I've gotten it from the freebase but not the HCl. Thing is, my use of the freebase occurred between 4 and 6 years before I first started using the HCl, and the HCl is all I've used since with the exception of a few doses of aMT acetate used rectally (no nausea). Plus the HCl is done almost exclusively IM, though my one 50 mg oral dose was nausea free. It's impossible to know the factors responsible for the lack of nausea given the separation in time (maybe my physiology changed), and I'm not about to eat a bunch of freebase to find out.
In addition to the poll, I think one way (a dirty and informal but still recommendable way) to go about this is to do a ghetto content analysis of Erowid general reports that are highly rated. General reports are ostensibly about the use of a substance in isolation, and the higher rated reports (star system/order from the top of the vault page [though order is also effected by date of submission I think]) tend to be more descriptive. So you could just take the top 20 (more is better) or so general reports for aMT and a random-ish selection of the top 20 from a bunch of other psyche vaults and do ctrl F searches for nausea and its synonyms in each report (there's a better way to do it with Google Analytics or something no doubt, but this is just to illustrate something anyone could do). Then you just compare the proportion of aMT reports where people mention getting nauseated to the average proportion of all the others (which represent "proportion of nausea reports from X number of different non-aMT psychedelics"). I don't think you'd have to worry about statistical significance for this shizz. Aaa... but I'm not gonna do it (might do it for one psyche vault -- community project!).
I think it's likely aMT reports would show more incidences of nausea just based on my memory of reading lots of different reports. Other substances that stand out in memory: 5-MeO-aMT (many 5-MeOs actually, but it's the worst); mescaline (even pure); 2C-T-7; and, HBWR seeds.

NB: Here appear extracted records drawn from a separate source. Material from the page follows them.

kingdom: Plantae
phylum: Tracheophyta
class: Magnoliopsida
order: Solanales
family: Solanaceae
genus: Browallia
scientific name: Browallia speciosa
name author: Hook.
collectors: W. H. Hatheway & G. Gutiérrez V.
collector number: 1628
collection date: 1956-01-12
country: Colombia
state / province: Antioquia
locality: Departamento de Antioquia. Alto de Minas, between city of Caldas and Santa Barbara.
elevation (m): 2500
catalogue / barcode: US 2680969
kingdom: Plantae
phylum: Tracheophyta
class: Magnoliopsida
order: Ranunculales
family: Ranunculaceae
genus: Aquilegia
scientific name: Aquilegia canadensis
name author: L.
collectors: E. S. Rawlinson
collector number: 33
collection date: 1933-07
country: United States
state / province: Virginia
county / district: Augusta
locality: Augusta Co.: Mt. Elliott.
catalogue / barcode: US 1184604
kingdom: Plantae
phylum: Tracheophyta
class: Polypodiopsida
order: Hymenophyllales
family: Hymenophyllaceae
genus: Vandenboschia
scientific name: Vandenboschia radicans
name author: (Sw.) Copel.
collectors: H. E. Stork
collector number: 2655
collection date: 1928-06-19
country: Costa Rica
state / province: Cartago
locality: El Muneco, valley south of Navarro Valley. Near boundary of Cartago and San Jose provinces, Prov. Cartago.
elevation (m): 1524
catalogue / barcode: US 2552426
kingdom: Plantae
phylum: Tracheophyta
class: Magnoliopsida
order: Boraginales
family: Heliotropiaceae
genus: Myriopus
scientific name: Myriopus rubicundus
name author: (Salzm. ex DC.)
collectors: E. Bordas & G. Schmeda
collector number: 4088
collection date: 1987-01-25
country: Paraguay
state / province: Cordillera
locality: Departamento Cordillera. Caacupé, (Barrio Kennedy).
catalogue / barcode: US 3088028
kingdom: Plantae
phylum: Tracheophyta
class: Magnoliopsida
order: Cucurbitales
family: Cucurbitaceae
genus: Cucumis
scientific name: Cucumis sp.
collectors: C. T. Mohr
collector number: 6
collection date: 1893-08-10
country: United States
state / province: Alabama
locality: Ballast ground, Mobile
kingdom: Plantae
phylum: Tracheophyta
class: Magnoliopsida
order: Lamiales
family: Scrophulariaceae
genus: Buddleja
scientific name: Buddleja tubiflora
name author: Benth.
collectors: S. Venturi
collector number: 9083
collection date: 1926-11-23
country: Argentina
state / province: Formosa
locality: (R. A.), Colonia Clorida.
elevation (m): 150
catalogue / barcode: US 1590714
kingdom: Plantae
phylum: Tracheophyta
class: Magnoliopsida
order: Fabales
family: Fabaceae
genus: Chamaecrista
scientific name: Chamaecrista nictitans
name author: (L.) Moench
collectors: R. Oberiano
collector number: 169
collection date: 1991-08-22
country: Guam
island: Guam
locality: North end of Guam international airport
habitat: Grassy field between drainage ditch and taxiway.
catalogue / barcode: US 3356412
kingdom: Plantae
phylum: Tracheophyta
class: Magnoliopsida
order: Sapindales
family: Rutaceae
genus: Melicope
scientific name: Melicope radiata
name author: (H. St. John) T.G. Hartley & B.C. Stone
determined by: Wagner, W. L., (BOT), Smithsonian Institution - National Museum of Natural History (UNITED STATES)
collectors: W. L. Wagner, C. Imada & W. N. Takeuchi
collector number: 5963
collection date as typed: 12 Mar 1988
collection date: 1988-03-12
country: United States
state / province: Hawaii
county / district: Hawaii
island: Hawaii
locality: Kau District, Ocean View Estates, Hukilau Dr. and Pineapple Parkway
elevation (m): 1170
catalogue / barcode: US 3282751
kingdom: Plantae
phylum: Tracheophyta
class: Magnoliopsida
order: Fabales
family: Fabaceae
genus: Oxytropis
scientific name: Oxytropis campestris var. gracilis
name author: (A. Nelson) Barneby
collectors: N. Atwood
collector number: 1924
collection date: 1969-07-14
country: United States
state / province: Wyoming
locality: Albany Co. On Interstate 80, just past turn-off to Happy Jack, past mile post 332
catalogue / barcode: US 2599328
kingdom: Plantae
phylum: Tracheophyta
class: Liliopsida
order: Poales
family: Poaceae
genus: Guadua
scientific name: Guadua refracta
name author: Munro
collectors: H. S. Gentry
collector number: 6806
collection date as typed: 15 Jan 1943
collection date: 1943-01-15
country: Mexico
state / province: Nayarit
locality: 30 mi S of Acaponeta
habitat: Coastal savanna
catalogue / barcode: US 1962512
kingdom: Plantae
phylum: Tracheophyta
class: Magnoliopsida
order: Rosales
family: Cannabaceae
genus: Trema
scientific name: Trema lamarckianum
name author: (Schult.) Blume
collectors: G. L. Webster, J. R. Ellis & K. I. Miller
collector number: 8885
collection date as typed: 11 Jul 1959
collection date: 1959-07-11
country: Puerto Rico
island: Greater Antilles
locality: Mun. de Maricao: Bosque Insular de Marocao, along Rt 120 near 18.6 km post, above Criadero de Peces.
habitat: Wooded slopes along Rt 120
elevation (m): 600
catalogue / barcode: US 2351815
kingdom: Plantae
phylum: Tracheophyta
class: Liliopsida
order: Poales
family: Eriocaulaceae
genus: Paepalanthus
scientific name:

Since many of these psychedelics come on slower than average and are regarded as more gentle or less radical psychedelics at typical doses I'm not sure how well the theory that tension/adapting to new state of consciousness is the cause of nausea works as a primary explanation. I don't doubt tension plays a role and can be sufficient to cause nausea in some cases, I just don't think it's the single largest cause -- insofar as it's sensible to talk of "single" causes in biology/pharma (I think the largest cause is lost somewhere in the mysterious pharmacology and kinetics of these specific problem drugs as it relates to the mysterious causes of nausea). The reason I think this is that from the rising tension perspective wouldn't we think that the more abrupt the onset of a psychedelic is, the less time we have to adjust to the tension, and therefore the more likely it is to cause nausea? This would predict that drugs with faster onsets, as well as ROAs with faster onsets, will have higher direct correlations with nausea than others. I don't think that's generally the case (smoked DMT and salvia not usually causing nausea, the use of rectal admin to avoid nausea despite being a faster route than oral, etc.).